Repositioning Drugs Against COVID-19 Using Network-Based Label Propagation
Motivated by the critical need to understand the pathogenesis of COVID-19, we present a genome-scale, systems-level computational methodology that aims to reveal host biological processes that may be used by SARS-CoV-2 to infect cells. We adapt and specialize network label propagation methods to predict human proteins that may directly or indirectly interact with SARS-CoV-2. Our results shed light on new aspects of infection mechanisms used by the virus and prioritize drug targets for COVID-19. The top-ranked proteins we identify are enriched in host biological processes that are potentially co-opted by the virus.
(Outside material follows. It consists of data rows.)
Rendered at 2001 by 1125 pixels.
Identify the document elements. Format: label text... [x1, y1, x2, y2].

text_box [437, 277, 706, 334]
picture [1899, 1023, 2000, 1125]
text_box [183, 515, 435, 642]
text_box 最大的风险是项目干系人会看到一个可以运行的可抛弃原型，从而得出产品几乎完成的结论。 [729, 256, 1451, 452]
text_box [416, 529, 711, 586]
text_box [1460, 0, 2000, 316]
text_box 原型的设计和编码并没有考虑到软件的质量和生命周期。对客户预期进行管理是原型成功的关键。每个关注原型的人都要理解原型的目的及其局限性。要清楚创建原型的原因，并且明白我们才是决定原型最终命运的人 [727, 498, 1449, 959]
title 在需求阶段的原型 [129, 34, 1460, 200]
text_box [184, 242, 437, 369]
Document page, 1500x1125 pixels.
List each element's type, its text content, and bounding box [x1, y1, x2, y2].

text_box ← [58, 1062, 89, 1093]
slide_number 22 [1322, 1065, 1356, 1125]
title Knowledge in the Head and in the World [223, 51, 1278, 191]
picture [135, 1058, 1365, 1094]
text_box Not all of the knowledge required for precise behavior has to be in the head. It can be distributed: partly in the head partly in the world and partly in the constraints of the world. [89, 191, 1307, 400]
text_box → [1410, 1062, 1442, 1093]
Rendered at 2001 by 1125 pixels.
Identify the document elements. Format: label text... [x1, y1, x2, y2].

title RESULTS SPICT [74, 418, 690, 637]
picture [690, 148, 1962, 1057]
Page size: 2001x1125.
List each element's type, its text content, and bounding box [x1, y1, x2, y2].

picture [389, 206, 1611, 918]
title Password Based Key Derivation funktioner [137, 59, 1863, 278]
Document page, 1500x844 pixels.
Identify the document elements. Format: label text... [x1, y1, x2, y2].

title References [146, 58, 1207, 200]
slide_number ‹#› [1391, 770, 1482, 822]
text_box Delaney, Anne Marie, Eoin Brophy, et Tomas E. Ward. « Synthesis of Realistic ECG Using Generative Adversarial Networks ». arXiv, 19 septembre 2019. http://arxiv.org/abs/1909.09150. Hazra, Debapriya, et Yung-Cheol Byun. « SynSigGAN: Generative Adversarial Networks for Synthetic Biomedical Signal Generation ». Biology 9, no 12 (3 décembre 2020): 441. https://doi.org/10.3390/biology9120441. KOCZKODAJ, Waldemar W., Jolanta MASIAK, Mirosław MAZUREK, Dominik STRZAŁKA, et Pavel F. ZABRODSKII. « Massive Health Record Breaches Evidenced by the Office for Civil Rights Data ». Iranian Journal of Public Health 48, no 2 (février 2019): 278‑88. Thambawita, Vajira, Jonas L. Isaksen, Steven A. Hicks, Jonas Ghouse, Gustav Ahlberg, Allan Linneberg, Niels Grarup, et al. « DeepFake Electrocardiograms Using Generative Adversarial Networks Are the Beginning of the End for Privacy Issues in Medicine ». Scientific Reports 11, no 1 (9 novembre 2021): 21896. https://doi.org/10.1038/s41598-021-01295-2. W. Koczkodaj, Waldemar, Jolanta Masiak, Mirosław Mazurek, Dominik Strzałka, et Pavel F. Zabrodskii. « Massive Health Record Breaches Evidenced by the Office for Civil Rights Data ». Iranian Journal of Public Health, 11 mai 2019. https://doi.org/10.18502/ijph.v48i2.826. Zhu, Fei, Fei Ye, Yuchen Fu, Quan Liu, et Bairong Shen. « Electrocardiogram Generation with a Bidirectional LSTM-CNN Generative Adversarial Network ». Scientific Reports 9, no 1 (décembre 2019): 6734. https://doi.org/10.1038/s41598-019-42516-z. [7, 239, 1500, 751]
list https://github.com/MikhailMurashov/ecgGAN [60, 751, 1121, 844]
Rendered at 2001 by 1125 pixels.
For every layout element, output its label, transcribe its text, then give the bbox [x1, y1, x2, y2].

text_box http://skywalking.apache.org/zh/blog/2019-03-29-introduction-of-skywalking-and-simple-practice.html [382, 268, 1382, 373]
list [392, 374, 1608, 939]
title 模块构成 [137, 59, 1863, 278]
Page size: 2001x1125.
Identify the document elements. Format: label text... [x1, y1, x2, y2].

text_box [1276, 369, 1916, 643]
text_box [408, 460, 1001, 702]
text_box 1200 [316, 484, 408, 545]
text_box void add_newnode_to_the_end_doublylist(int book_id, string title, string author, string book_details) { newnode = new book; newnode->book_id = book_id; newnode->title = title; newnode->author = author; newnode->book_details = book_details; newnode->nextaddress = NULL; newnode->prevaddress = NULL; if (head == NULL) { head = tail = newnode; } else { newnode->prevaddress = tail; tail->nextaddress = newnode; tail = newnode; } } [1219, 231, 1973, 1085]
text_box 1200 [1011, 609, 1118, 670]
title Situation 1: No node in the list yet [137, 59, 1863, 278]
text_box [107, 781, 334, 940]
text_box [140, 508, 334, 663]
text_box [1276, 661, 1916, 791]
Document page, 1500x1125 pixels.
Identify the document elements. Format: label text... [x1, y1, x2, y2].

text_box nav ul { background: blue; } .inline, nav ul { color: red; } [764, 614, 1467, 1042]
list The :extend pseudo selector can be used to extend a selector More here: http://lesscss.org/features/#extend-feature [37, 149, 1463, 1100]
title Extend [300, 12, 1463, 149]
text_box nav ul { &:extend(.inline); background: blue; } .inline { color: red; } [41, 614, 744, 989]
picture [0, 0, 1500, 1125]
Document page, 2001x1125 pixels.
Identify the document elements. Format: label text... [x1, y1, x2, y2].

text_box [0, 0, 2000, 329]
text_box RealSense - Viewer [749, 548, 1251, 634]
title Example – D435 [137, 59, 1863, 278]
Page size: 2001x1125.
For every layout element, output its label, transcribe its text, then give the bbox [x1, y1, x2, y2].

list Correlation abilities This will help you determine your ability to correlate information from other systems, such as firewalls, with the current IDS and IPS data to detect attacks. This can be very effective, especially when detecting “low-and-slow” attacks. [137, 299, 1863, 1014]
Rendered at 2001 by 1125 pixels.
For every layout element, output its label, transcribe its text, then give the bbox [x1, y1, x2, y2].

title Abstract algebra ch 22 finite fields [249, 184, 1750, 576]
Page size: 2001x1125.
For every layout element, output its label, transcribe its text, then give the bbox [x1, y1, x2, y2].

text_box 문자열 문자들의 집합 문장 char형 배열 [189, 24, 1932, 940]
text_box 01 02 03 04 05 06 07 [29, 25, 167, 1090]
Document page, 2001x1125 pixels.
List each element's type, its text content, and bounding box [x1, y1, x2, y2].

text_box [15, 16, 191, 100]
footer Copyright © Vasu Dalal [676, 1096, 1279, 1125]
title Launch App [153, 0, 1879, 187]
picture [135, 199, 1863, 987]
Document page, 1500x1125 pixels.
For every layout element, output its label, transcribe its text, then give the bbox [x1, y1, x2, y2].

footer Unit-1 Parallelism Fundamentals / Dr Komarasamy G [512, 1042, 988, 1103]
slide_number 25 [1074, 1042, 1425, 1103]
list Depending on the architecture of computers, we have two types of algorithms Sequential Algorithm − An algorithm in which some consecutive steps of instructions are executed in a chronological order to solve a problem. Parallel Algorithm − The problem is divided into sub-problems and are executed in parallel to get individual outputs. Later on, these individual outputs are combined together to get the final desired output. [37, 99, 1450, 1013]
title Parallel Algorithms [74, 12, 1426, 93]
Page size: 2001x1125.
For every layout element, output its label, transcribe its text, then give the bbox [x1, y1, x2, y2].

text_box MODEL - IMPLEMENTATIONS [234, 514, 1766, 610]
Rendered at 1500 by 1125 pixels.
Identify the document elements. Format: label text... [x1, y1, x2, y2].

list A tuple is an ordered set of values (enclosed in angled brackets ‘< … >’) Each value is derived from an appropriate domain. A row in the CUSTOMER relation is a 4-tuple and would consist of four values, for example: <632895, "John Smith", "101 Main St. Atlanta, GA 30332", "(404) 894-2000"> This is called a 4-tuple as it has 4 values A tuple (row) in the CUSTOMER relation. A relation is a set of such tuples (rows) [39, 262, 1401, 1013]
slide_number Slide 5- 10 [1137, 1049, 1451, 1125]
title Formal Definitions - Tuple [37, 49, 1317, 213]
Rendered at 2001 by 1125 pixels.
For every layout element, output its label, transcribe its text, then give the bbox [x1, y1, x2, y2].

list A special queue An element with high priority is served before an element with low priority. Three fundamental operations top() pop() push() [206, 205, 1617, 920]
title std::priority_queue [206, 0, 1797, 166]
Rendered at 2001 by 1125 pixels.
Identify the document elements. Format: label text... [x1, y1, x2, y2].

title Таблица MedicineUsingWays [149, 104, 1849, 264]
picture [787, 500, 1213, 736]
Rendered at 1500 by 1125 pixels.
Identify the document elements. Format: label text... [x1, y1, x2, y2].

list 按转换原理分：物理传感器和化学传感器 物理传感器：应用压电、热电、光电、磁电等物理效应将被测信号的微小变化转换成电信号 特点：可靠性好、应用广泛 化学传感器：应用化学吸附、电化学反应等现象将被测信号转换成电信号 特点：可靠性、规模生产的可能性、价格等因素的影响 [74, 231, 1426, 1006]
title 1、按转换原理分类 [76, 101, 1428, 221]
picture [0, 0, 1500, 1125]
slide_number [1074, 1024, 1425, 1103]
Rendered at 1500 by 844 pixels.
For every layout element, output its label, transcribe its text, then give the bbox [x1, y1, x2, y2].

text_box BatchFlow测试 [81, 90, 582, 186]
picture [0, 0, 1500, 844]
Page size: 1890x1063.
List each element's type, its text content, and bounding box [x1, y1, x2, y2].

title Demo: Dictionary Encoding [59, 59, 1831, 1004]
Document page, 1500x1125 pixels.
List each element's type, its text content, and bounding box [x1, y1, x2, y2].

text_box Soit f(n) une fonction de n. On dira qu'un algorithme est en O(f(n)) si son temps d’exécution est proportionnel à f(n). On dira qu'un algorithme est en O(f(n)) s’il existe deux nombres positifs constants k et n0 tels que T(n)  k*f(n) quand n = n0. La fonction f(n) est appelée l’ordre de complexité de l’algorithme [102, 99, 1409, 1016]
We discuss insights generated by our methodology on abnormal blood coagulation observed in COVID-19 patients. Our prioritized lists of human proteins, protein networks, and drug targets are available as resources for researchers who are studying host-SARS-CoV-2 biology or repositioning drugs or developing therapeutics as anti-COVID-19 agents. The reproducible methodology we develop can be used virtually without modifications for other viruses.
T. M. Murali is a professor in the Department of Computer Science at Virginia Tech. He is the associate director for the Computational Tissue Engineering interdisciplinary graduate education program. His research group develops phenomenological and predictive models dealing with the function, behavior, and properties of large-scale molecular interaction networks in the cell. He received his undergraduate degree in computer science from the Indian Institute of Technology, Madras and his Sc. M. and Ph. D. degrees from Brown University. Murali is a Distinguished Scientist of the Association for Computing Machinery.